**YOUR OBJECTIVE**
In the passage on acoustics and sustainable design below, what credit was added to LEED v4?

**PASSAGE**
# # # # #

Focus on occupants signals a change
Karmann explains that designers are becoming more interested in how the built environment affects occupants and this shift means that acoustics is getting more attention. “Over the last 20 years the importance of acoustics has not been treated according to its actual value, but now these questions are coming to the surface,” she says.
The launch of programs like the WELL Building Standard, which includes several features related to acoustics, and the addition of the acoustic performance credit to LEED v4 are signs that the green building industry is starting to promote acoustic performance as an integral component of sustainable design.
Though architects are more aware of the importance of acoustics, achieving good acoustic performance is not always a simple task, especially for project teams working to balance a range of equally important sustainable design goals.
Sustainability and Acoustics: A Balancing Act
Integrating acoustics into an established sustainable design process is a balancing act. Fred Bauman, P.E., project scientist at CBE, explains that achieving acoustic performance often requires a holistic view to determine the best strategy. “It’s not just simply putting acoustic panels in. That’s part of it, but there are a lot of other questions that might have a larger impact in the overall scheme of things,” he says.
In describing the various sources of noise that must be controlled—from outside the building, from other parts of the building, or structure-borne noise—Ermann explains, “It’s hard to talk about acoustics as one thing because each one of those categories has its own set of priorities.”
And while most architects understand the basics of acoustics, the intricacies of how acoustic performance interacts with other sustainable design strategies may be less familiar. A holistic design approach should be used to evaluate and track how various sustainable design decisions either conflict or harmonize with acoustic performance. Ideally, this process would start at the very outset of the project when the existing conditions are being surveyed.

# # # # #

**INFORMATION PROVIDED**
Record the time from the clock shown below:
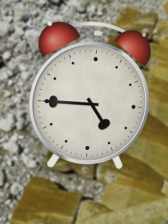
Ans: 4:45
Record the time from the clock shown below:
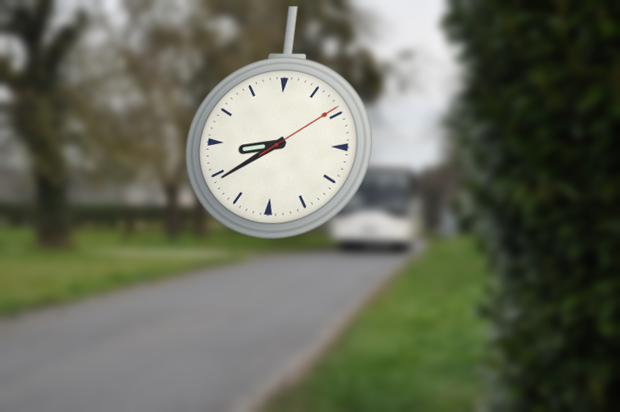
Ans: 8:39:09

# # # # #

**TASK ANSWER**
The acoustic performance credit.